Short-answer chart tasks:
---*---
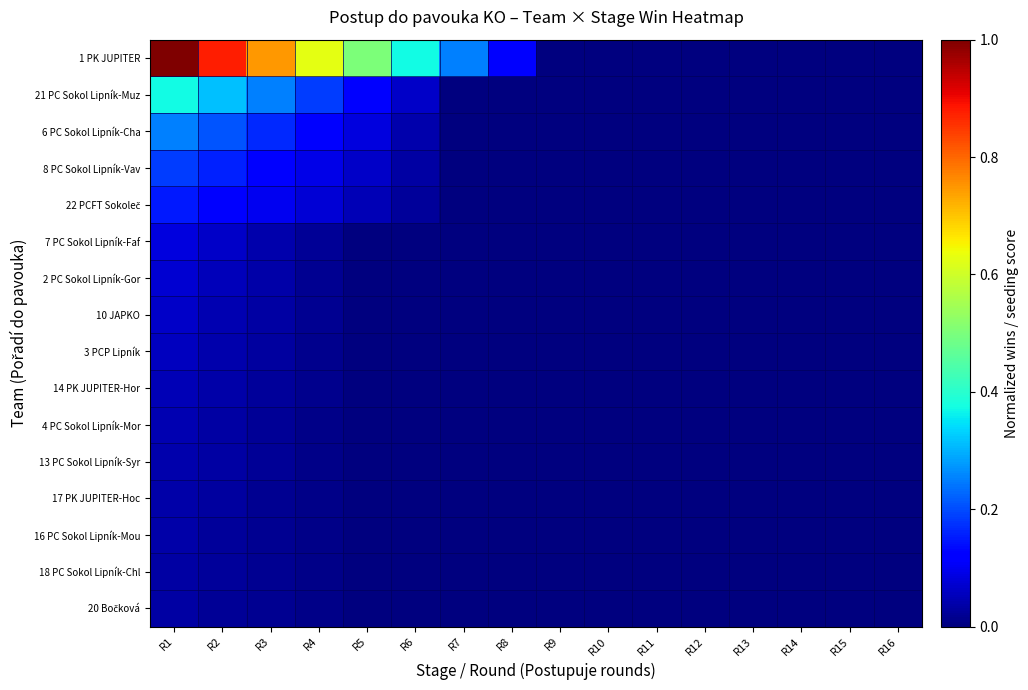

At how many categories does at least one series exceed 0?

8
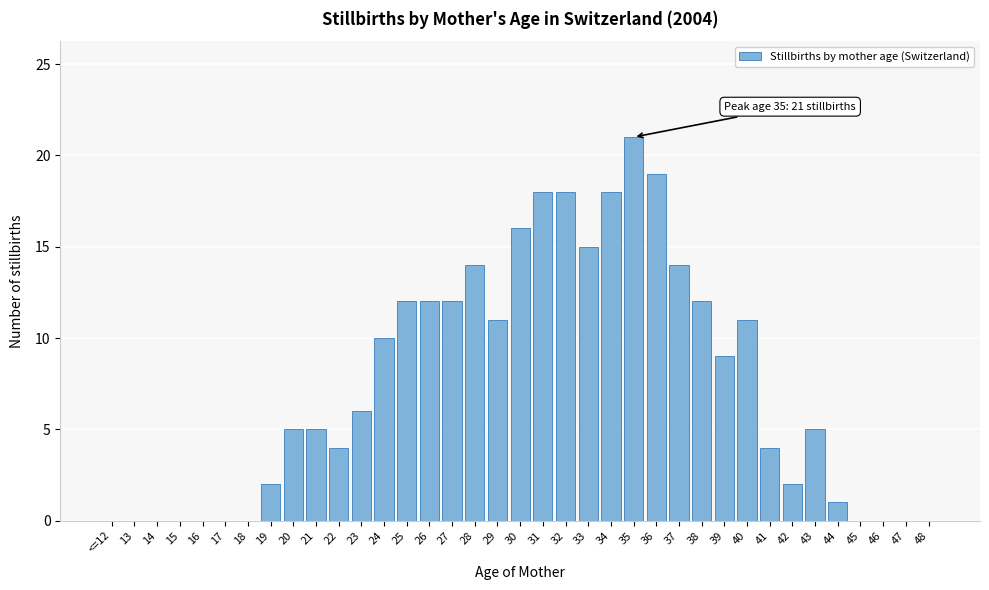

The chart shows a value of 16 at 24. True or false?

False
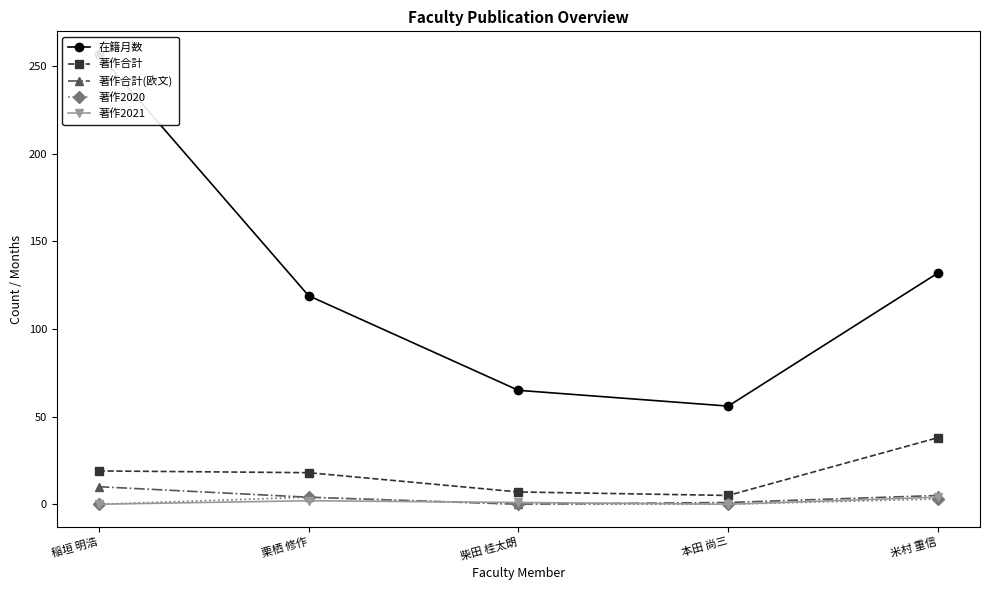

The 在籍月数 series shows 44 at 栗栖 修作. True or false?

False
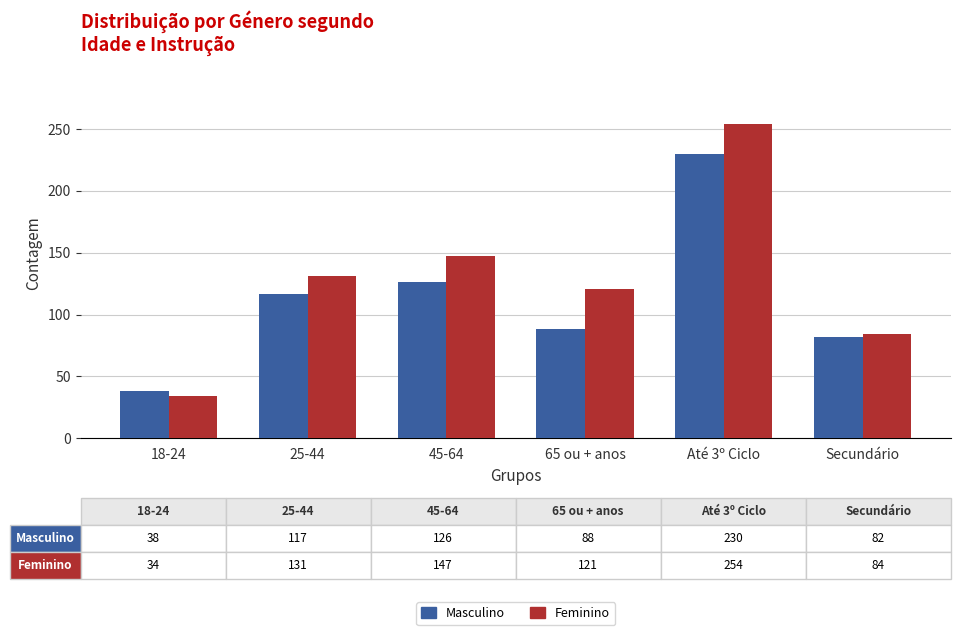

What are all the series names shown in the legend?

Masculino, Feminino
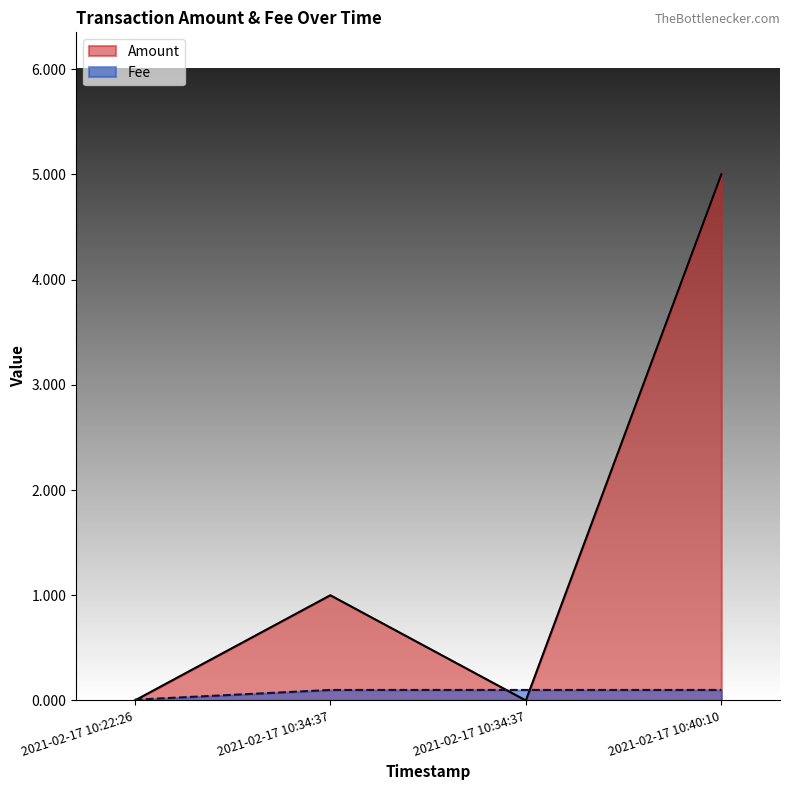

Reading left to right, what are all the values shown in this chart?

Amount: 2021-02-17 10:22:26=0.0	2021-02-17 10:34:37=1.0	2021-02-17 10:34:37=0.0	2021-02-17 10:40:10=5.0
Fee: 2021-02-17 10:22:26=0.0	2021-02-17 10:34:37=0.1	2021-02-17 10:34:37=0.1	2021-02-17 10:40:10=0.1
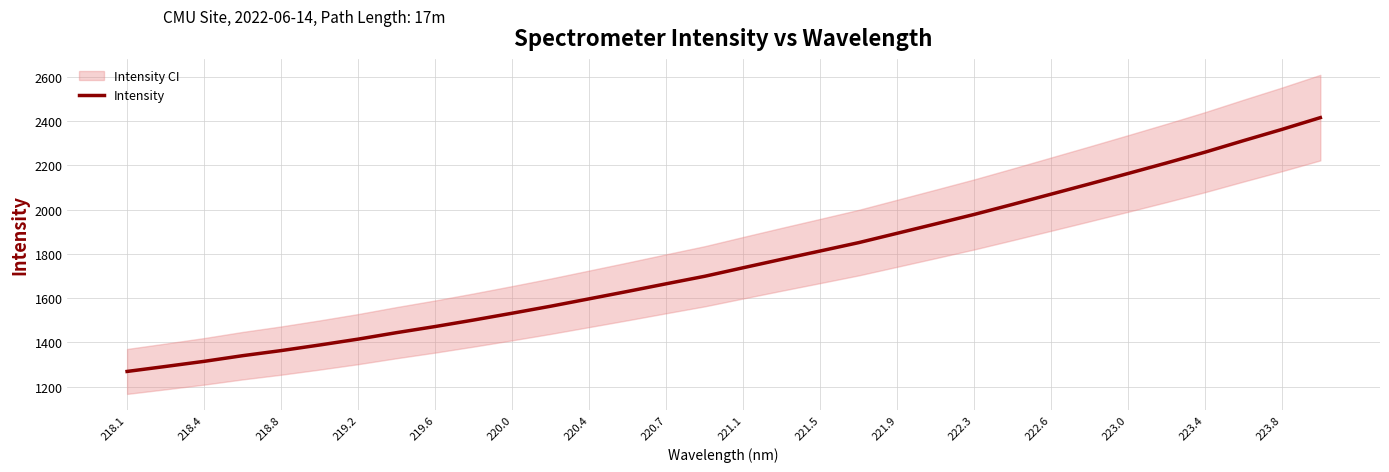

The value of Intensity at 222.3 is 1978.1. True or false?

True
---*---
» **Your objective**
Lay out the listing above as a Markdown table with the columns Row and Text, giving one row to each nonblank line and numbering the rows in order. Omit the picture lines.

» **Written solution**
| Row | Text |
|---|---|
| 1 | At how many categories does at least one series exceed 0? |
| 2 | 8 |
| 3 | The chart shows a value of 16 at 24. True or false? |
| 4 | False |
| 5 | The 在籍月数 series shows 44 at 栗栖 修作. True or false? |
| 6 | False |
| 7 | What are all the series names shown in the legend? |
| 8 | Masculino, Feminino |
| 9 | Reading left to right, what are all the values shown in this chart? |
| 10 | Amount: 2021-02-17 10:22:26=0.0	2021-02-17 10:34:37=1.0	2021-02-17 10:34:37=0.0	2021-02-17 10:40:10=5.0 |
| 11 | Fee: 2021-02-17 10:22:26=0.0	2021-02-17 10:34:37=0.1	2021-02-17 10:34:37=0.1	2021-02-17 10:40:10=0.1 |
| 12 | The value of Intensity at 222.3 is 1978.1. True or false? |
| 13 | True |